» **Direction**
Retype the lines below word for word, keeping every one of them in the same order.

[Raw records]
────

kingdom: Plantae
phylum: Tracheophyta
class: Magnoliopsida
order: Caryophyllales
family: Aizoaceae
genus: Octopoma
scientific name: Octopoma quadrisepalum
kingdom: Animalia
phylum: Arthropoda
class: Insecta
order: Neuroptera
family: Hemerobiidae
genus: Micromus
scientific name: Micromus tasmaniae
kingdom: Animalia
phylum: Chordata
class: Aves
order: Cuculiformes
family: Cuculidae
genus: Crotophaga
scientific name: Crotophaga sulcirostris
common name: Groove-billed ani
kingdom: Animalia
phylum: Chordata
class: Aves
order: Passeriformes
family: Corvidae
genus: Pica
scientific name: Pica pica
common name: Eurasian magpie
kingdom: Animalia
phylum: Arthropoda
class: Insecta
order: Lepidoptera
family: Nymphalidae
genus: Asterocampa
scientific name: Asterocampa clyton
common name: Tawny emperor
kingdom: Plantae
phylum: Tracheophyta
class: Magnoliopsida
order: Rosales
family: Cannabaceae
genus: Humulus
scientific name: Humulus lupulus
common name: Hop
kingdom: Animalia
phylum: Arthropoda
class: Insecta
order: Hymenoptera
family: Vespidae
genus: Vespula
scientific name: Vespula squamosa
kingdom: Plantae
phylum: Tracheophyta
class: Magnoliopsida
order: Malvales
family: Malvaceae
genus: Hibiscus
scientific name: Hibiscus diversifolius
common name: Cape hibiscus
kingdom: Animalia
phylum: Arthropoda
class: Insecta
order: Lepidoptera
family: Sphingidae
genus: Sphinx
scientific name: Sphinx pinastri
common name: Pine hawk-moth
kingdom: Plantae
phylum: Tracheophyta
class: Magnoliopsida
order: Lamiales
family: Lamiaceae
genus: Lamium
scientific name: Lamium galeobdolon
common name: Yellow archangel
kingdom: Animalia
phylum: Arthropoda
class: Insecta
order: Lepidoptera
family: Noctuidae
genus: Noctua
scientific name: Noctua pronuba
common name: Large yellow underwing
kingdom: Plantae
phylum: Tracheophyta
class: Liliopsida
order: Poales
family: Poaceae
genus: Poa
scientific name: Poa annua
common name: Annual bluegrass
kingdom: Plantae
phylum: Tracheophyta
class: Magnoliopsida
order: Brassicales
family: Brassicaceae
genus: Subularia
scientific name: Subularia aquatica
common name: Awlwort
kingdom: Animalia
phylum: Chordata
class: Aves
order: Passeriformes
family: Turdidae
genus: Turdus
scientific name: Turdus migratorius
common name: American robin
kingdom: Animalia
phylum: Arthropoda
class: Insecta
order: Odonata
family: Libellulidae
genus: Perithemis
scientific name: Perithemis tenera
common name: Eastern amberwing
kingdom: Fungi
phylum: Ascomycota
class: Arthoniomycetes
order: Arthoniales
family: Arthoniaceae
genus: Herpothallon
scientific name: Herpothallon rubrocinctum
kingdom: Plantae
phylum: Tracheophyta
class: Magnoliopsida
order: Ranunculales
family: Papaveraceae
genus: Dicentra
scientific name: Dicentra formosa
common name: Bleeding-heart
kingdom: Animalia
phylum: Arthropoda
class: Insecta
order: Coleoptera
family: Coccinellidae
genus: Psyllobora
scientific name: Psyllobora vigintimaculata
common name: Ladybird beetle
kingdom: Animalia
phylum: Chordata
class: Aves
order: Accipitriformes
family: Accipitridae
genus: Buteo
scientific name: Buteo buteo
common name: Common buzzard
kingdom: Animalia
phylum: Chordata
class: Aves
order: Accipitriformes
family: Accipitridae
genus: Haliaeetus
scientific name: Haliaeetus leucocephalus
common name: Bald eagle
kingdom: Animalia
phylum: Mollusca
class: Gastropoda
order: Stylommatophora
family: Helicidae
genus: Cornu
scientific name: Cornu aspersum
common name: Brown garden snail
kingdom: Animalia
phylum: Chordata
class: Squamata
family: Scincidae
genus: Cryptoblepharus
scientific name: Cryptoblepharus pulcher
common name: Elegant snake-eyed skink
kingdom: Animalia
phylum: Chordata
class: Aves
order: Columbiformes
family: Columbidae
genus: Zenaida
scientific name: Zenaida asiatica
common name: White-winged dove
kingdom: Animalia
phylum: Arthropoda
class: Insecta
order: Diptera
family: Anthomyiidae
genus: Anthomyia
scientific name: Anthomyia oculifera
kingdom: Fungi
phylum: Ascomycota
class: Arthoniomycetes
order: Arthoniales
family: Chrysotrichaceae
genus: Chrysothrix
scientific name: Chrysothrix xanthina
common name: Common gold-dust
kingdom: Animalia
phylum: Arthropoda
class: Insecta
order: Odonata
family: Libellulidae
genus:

────

» **Exercise answer**
kingdom: Plantae
phylum: Tracheophyta
class: Magnoliopsida
order: Caryophyllales
family: Aizoaceae
genus: Octopoma
scientific name: Octopoma quadrisepalum
kingdom: Animalia
phylum: Arthropoda
class: Insecta
order: Neuroptera
family: Hemerobiidae
genus: Micromus
scientific name: Micromus tasmaniae
kingdom: Animalia
phylum: Chordata
class: Aves
order: Cuculiformes
family: Cuculidae
genus: Crotophaga
scientific name: Crotophaga sulcirostris
common name: Groove-billed ani
kingdom: Animalia
phylum: Chordata
class: Aves
order: Passeriformes
family: Corvidae
genus: Pica
scientific name: Pica pica
common name: Eurasian magpie
kingdom: Animalia
phylum: Arthropoda
class: Insecta
order: Lepidoptera
family: Nymphalidae
genus: Asterocampa
scientific name: Asterocampa clyton
common name: Tawny emperor
kingdom: Plantae
phylum: Tracheophyta
class: Magnoliopsida
order: Rosales
family: Cannabaceae
genus: Humulus
scientific name: Humulus lupulus
common name: Hop
kingdom: Animalia
phylum: Arthropoda
class: Insecta
order: Hymenoptera
family: Vespidae
genus: Vespula
scientific name: Vespula squamosa
kingdom: Plantae
phylum: Tracheophyta
class: Magnoliopsida
order: Malvales
family: Malvaceae
genus: Hibiscus
scientific name: Hibiscus diversifolius
common name: Cape hibiscus
kingdom: Animalia
phylum: Arthropoda
class: Insecta
order: Lepidoptera
family: Sphingidae
genus: Sphinx
scientific name: Sphinx pinastri
common name: Pine hawk-moth
kingdom: Plantae
phylum: Tracheophyta
class: Magnoliopsida
order: Lamiales
family: Lamiaceae
genus: Lamium
scientific name: Lamium galeobdolon
common name: Yellow archangel
kingdom: Animalia
phylum: Arthropoda
class: Insecta
order: Lepidoptera
family: Noctuidae
genus: Noctua
scientific name: Noctua pronuba
common name: Large yellow underwing
kingdom: Plantae
phylum: Tracheophyta
class: Liliopsida
order: Poales
family: Poaceae
genus: Poa
scientific name: Poa annua
common name: Annual bluegrass
kingdom: Plantae
phylum: Tracheophyta
class: Magnoliopsida
order: Brassicales
family: Brassicaceae
genus: Subularia
scientific name: Subularia aquatica
common name: Awlwort
kingdom: Animalia
phylum: Chordata
class: Aves
order: Passeriformes
family: Turdidae
genus: Turdus
scientific name: Turdus migratorius
common name: American robin
kingdom: Animalia
phylum: Arthropoda
class: Insecta
order: Odonata
family: Libellulidae
genus: Perithemis
scientific name: Perithemis tenera
common name: Eastern amberwing
kingdom: Fungi
phylum: Ascomycota
class: Arthoniomycetes
order: Arthoniales
family: Arthoniaceae
genus: Herpothallon
scientific name: Herpothallon rubrocinctum
kingdom: Plantae
phylum: Tracheophyta
class: Magnoliopsida
order: Ranunculales
family: Papaveraceae
genus: Dicentra
scientific name: Dicentra formosa
common name: Bleeding-heart
kingdom: Animalia
phylum: Arthropoda
class: Insecta
order: Coleoptera
family: Coccinellidae
genus: Psyllobora
scientific name: Psyllobora vigintimaculata
common name: Ladybird beetle
kingdom: Animalia
phylum: Chordata
class: Aves
order: Accipitriformes
family: Accipitridae
genus: Buteo
scientific name: Buteo buteo
common name: Common buzzard
kingdom: Animalia
phylum: Chordata
class: Aves
order: Accipitriformes
family: Accipitridae
genus: Haliaeetus
scientific name: Haliaeetus leucocephalus
common name: Bald eagle
kingdom: Animalia
phylum: Mollusca
class: Gastropoda
order: Stylommatophora
family: Helicidae
genus: Cornu
scientific name: Cornu aspersum
common name: Brown garden snail
kingdom: Animalia
phylum: Chordata
class: Squamata
family: Scincidae
genus: Cryptoblepharus
scientific name: Cryptoblepharus pulcher
common name: Elegant snake-eyed skink
kingdom: Animalia
phylum: Chordata
class: Aves
order: Columbiformes
family: Columbidae
genus: Zenaida
scientific name: Zenaida asiatica
common name: White-winged dove
kingdom: Animalia
phylum: Arthropoda
class: Insecta
order: Diptera
family: Anthomyiidae
genus: Anthomyia
scientific name: Anthomyia oculifera
kingdom: Fungi
phylum: Ascomycota
class: Arthoniomycetes
order: Arthoniales
family: Chrysotrichaceae
genus: Chrysothrix
scientific name: Chrysothrix xanthina
common name: Common gold-dust
kingdom: Animalia
phylum: Arthropoda
class: Insecta
order: Odonata
family: Libellulidae
genus:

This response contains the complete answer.